Alternative VE Offloading  3.0.2
Restrictions

When veo_proc_create() is invoked, multiple threads for a OpenMP program are created on VE side in the default context. If you do not use OpenMP, set the environment variable VE_OMP_NUM_THREADS=1.

If using more VE contexts inside one proc, restrict the contexts to use only one OpenMP thread. Multiple contexts with multiple OpenMP threads do not work.

The number of Huge Pages required varies depending on the value of the VE_OMP_NUM_THREADS environment variable. If the environment variable VE_OMP_NUM_THREADS is not specified, VEO requires 16 pages per VE context. If the environment variable VE_OMP_NUM_THREADS is specified, VEO requires the value of VE_OMP_NUM_THREADS * 4 pages per VE context. Make sure the system is configured with huge pages by checking /proc/meminfo.

VEO does not support quadruple precision real number and variable length character strings as arguments of Fortran subroutines and functions.

VEO does not support quadruple precision real number and variable length character strings as return values of Fortran functions.

VEO does not support accelerated I/O. If you set the environment variable VE_ACC_IO=1 and use VEO, accelerated I/O remains unavailable.

Synchronous APIs wait the completion of previous requests submitted by asynchronous APIs. Synchronous APIs are below:

The size of arguments passed to functions is limited to 63MB, since the size of the initial stack is 64MB. Allocate and use memory buffers on heap when you have huge argument arrays to pass.

The transfer speed of veo_write_mem() or veo_async_write_mem() become slow depending on the memory location(NUMA node) of the write destination. The data transfer speed may become stably high by running the program via numactl. Please note that the optimal command option will change depending on the operating conditions of the machine and software. Execute the following command and try to validate if the transfer speed become stably high.
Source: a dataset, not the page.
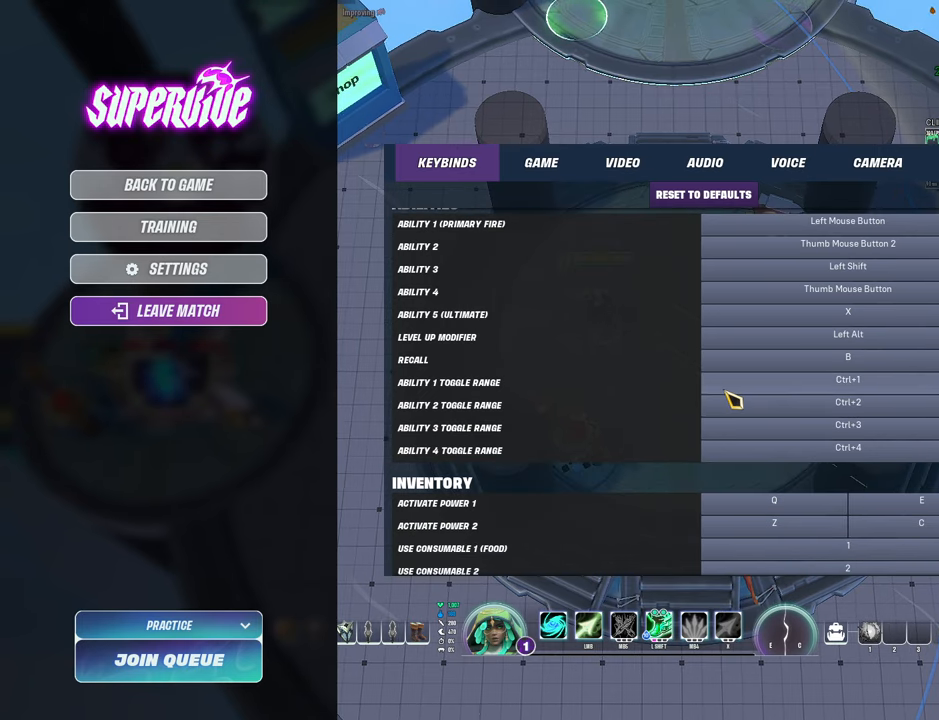
{"keys": [], "mouse": [], "events": []}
  1. numactl --localalloc <filename>
  2. numactl --cpunodebind=<NUMA node> --localalloc <filename>

The default values of tuning parameters have been changed from v2.7.5 to improve the performance of asynchronous data transfers. If you find the decrease of the performance of data transfers, please set both environment variable VEO_SENDCUT and VEO_RECVCUT to 524288, so that the behavior will be similar to the behavior of the previous version.

$ export VEO_SENDCUT=524288
$ export VEO_RECVCUT=524288

If you use FTRACE to get performance information, please do not unload shared library built with -ftrace.

VEO overwrites the environment variable VE_FTRACE_OUT_NAME when creating a VE process.